The World's First Data Recovery

14 January 2014 by Sam Wiltshire

Almost 30 years have gone by since Kroll Ontrack performed the world’s first successful commercial data recovery.  How this significant milestone was reached can be traced back to 1985, when a company named Ontrack Computer Systems built a software program called Disk Manager®, which made it easy to install a computer hard disk.

Humble beginnings

At the time, due to operating system and BIOS constraints, computers weren’t able to maximise the full capacity of hard drives and could only store about 32 megabytes of data. Disk Manager caught the attention of disk manufacturers because it could override a computer’s BIOS, thereby enabling customers to install a drive in their computer, and, with a click of a button, obtain full storage capacity for the hard drive.  The manufacturers began to include Disk Manager with their products, and the software eventually went on to sell over 150 million copies. The alliance also helped to create a new career path for Ontrack Computer Systems, which became the first company to specialise in data recovery.

A new problem is experienced

Working closely with disk manufacturers enabled the engineers at Ontrack Computer Systems to become experts in how all disk drives read and write data to their platters and how different operating systems use storage. This expertise prepared the engineers for the world’s first commercial data recovery in 1987. That year, a US firm approached Ontrack Computer Systems after it lost the CAD drawings of a rubbish truck.  The business had spent all its time and money designing the new product when suddenly the server hard drives crashed.

The company used Seagate hard drives and the operating system on the drive was Novell. Both products were pioneering innovations that went on to redefine storage capacity and flexibility. Seagate developed the first 5.25-inch hard disk drive (HDD) in 1980 and became a major supplier in the microcomputer market during that decade. While many companies began using Seagate disks, very few understood the intricacies of how the hard drives stored data.  Even if they wanted to learn more about the disks, companies simply didn’t have the relationships with the manufacturers to keep up with the ongoing development and innovation of Seagate’s products. This was also true for the operating systems they worked on, notably Novell - which was the platform that was used when disaster struck for the rubbish truck maker. If the data couldn’t be recovered, the company would go bust because the company’s entire business model was based on bringing this one design to market.

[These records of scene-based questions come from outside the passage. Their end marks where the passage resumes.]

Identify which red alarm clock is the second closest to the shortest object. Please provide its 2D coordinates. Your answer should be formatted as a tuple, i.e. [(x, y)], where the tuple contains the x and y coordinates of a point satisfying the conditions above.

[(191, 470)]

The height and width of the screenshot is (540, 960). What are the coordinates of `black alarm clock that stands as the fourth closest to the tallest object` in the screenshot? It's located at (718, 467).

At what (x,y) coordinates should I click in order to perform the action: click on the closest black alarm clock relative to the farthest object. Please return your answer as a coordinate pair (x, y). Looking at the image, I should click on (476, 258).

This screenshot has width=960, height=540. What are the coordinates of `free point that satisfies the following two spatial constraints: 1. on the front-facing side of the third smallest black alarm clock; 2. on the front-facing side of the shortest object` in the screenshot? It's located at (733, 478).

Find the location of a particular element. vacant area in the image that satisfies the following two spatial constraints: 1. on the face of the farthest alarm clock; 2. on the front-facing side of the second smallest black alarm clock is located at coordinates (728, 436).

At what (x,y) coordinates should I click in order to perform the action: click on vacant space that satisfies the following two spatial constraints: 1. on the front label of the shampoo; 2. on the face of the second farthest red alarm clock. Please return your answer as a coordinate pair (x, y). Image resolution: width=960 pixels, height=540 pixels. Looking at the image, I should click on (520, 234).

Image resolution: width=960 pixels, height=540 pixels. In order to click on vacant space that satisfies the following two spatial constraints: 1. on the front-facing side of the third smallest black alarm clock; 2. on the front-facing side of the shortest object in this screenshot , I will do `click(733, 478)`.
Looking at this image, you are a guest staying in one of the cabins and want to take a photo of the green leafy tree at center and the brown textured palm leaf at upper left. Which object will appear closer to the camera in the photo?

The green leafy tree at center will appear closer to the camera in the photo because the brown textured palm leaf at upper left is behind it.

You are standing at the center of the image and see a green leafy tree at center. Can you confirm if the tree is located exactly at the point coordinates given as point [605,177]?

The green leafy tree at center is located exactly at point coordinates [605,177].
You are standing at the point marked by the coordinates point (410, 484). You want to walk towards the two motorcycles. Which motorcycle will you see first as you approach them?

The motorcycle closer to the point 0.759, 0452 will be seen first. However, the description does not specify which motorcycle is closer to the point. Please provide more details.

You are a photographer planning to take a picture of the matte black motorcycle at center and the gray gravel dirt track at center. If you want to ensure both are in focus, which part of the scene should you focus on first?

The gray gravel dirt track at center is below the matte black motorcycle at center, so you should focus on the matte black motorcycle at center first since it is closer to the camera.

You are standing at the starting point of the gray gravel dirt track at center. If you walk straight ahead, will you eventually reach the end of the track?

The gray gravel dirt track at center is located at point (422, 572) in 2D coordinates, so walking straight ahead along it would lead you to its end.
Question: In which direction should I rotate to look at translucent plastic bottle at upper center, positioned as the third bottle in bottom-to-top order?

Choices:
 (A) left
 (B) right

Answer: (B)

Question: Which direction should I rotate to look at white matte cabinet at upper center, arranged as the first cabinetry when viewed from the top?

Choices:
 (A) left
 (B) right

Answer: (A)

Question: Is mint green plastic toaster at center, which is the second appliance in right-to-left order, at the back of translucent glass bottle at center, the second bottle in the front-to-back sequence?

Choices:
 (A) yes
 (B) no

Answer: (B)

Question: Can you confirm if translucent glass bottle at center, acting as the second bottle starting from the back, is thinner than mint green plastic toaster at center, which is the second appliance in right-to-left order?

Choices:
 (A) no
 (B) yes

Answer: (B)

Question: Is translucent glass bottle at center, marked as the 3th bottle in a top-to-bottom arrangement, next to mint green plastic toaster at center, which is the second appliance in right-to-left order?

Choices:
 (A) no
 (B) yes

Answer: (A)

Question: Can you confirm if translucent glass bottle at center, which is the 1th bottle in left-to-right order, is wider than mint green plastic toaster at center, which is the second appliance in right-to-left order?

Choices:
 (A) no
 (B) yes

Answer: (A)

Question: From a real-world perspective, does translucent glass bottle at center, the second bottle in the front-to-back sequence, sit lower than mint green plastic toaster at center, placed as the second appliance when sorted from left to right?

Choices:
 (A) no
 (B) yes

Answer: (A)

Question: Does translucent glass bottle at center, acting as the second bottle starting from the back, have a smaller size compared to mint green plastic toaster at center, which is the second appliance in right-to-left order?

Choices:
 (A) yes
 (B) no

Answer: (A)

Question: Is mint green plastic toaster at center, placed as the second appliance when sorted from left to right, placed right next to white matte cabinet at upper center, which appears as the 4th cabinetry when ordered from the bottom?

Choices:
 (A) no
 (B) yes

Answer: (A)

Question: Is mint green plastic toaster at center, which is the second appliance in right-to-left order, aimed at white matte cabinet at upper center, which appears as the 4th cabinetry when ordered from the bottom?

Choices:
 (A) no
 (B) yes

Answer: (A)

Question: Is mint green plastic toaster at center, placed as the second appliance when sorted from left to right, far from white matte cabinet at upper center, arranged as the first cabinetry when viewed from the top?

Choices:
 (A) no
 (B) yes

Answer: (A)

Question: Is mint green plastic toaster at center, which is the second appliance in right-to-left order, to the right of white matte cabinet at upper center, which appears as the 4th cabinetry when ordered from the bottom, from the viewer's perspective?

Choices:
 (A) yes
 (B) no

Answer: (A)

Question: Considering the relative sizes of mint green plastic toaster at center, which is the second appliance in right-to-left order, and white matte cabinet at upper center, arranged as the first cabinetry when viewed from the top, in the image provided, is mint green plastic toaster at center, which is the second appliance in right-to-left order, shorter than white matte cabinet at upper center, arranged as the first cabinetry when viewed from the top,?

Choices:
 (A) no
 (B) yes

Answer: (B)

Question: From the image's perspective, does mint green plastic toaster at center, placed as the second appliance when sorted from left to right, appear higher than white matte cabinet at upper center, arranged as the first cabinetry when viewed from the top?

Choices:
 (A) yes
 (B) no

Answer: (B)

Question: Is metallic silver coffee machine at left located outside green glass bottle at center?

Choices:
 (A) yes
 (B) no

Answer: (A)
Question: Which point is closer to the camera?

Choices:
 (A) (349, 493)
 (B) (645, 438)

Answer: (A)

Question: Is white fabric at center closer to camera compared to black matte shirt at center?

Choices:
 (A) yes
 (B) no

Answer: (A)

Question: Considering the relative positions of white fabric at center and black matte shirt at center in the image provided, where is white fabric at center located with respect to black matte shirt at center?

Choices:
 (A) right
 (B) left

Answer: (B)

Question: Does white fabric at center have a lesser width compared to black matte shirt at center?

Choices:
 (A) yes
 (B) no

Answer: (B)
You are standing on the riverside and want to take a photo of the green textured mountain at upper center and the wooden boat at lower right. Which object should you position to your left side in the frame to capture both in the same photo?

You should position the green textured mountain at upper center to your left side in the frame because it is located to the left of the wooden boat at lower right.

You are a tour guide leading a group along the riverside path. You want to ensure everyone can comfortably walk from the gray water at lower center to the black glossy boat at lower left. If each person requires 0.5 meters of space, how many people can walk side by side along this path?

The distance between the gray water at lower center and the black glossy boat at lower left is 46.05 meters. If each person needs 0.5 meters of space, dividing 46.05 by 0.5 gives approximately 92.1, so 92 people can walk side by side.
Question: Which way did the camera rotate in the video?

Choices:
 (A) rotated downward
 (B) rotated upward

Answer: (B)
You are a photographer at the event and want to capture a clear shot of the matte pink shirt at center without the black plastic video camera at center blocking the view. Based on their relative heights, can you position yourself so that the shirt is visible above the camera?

Accidental data recovery experts

The firm initially contacted the hard drive and the operating system manufacturers for help but their attempts to get the data back failed.  The company began to panic. If the actual disk makers and platform manufacturers couldn’t recover data, what hope did the entrepreneurs have left?  Keen to maintain strong customer relations, both Seagate and Novell suggested that the company contact Ontrack Computer Systems for assistance.  The recovery engineers spent weeks on the crashed drive before they finally had a breakthrough and recovered the files.  The CAD drawings were restored, a business was saved and Ontrack Computer Systems became Ontrack Data Recovery® - the world’s first data recovery business.  The great relationship formed between Kroll Ontrack, the manufacturers and the OEMs helped to spearhead the company to new heights and before long, manufacturers began to include Ontrack Data Recovery’s contact details on the sleeves of the Disk Manager software they bundled with their own products. The software was distributed across the world and the business grew, resulting in the formation of Kroll Ontrack. The rest, as they say, is history.